Jika diteleuri lebih jauh, menurut Rucio & Simon (1988), ada dua kelompok pendukung aliran dependensia, yaitu (1) aliran Marxis dan Neo-Marxis, sesuai namanya, kelompok ini banyak menggunakan analisis teori marxis dan neo marxis dala menjelaskan keterbelakangan yang di alami negara-negara Amerika Latin. Mereka tidak membedakan struktur intern dan ekstern, karena keduanya dipandang sebagai faktor endogen sistem kapitalis dunia. Jelasnya, struktur intern daerah periferi sedah ratusan tahun di pengaruhi faktor eksogen sehingga struktur ini sudah terbuka bagi faktor ekstern. Dalam analisisnya persfektif perjuangan kelas internasional antara pemilik modal (kapitalis) dan Kaum buruh (roletariat), untuk memperbaiki nasib dan kedudukan mereka, kaum proletariat dunia perlu mengambil inisiatif untuk mengembengkan kekuasaan golongan kelas pemerintahan yang hanya alat dari pusat metropolitan. Seharusnya, pembangunan periferi harus dilakukan melalui periferi.

Pandangan tersebut menarik perhatian para politikus negara berkembang dunia. Sebagaimana diketahui, selama ini petani dilabeli ‘pasif’ secara politik akan tetapi terjadi pemberontakan petani di pedesaan Vietnam tahun 1960-an yang telah menarik pehatian tokoh seperti Che Guevera atau Mao Zedong dan lain-lain untuk mengusng pertanian sebagai sebuah revolusioner. Karena alasan itulah para pemimpin di berbagai negara miskin ikut mendukung model dependensia
(2) aliran Non-Marxis. Diwakili Celso furtado dll. Kelompok ini lebih melihat ketergantungan dari perspektif nasional atau regioanal dengan melihat keadaan didalam dan diluar negara/wilayah. Struktur dan kondisi intern dilihat sebagai faktor endogen, walupun intern dipengaruhi faktor-faktor eksternal.
Non Marxis lebih melihat masalahpembangunan dari segi nasional atau wilayah, dan yang perlu diperhatikan adalah bangsa atau rakyat yang terhimpun dalam suatu wilayah, yang dalam hal ini adalah wilayah amerika latin. Untuk melaksanakan pembangunan dalam negara dan eilayah (internal), perlu menentukan sikap terhadap bangsa lain (eksternal).
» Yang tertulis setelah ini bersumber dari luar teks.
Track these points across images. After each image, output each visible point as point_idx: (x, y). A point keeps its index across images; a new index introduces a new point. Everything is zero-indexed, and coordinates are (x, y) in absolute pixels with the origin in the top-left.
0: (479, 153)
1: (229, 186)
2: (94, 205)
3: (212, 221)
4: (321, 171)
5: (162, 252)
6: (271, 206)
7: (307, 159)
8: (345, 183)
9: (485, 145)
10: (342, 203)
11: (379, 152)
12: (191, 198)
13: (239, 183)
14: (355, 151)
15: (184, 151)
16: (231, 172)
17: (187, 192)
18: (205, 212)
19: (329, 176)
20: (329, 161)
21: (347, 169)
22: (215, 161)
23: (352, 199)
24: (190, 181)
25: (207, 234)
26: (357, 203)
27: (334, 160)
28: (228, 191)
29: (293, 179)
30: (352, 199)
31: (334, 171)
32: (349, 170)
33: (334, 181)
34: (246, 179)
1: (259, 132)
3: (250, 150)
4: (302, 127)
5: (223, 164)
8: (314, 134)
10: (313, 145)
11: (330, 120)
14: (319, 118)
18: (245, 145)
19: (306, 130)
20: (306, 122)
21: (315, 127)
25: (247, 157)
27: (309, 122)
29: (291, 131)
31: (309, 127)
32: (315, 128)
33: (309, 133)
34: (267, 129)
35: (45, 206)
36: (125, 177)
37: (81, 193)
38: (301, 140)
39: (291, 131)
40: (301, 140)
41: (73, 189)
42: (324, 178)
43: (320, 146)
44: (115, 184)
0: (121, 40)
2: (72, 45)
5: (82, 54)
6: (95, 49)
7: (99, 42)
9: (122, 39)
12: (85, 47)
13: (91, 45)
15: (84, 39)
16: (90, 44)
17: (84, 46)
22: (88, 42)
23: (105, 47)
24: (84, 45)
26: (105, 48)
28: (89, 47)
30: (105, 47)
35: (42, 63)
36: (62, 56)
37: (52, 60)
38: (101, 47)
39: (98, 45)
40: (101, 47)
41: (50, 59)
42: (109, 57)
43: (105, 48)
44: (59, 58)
Menurut Thee Kian Wie (1987), pendekatan dependensia juga diadopsi oleh pakar-pakar dari bangsa atau wilayah lain yang relatif terbelakang pembangunan sosial-ekonominya. Menurut tokoh-tokoh seperti Sritua Arief atau Sri edi Swaono dikateorikan pendukung aliran strukturalis dan menolak dimasukan sebagai pendukung dependensia.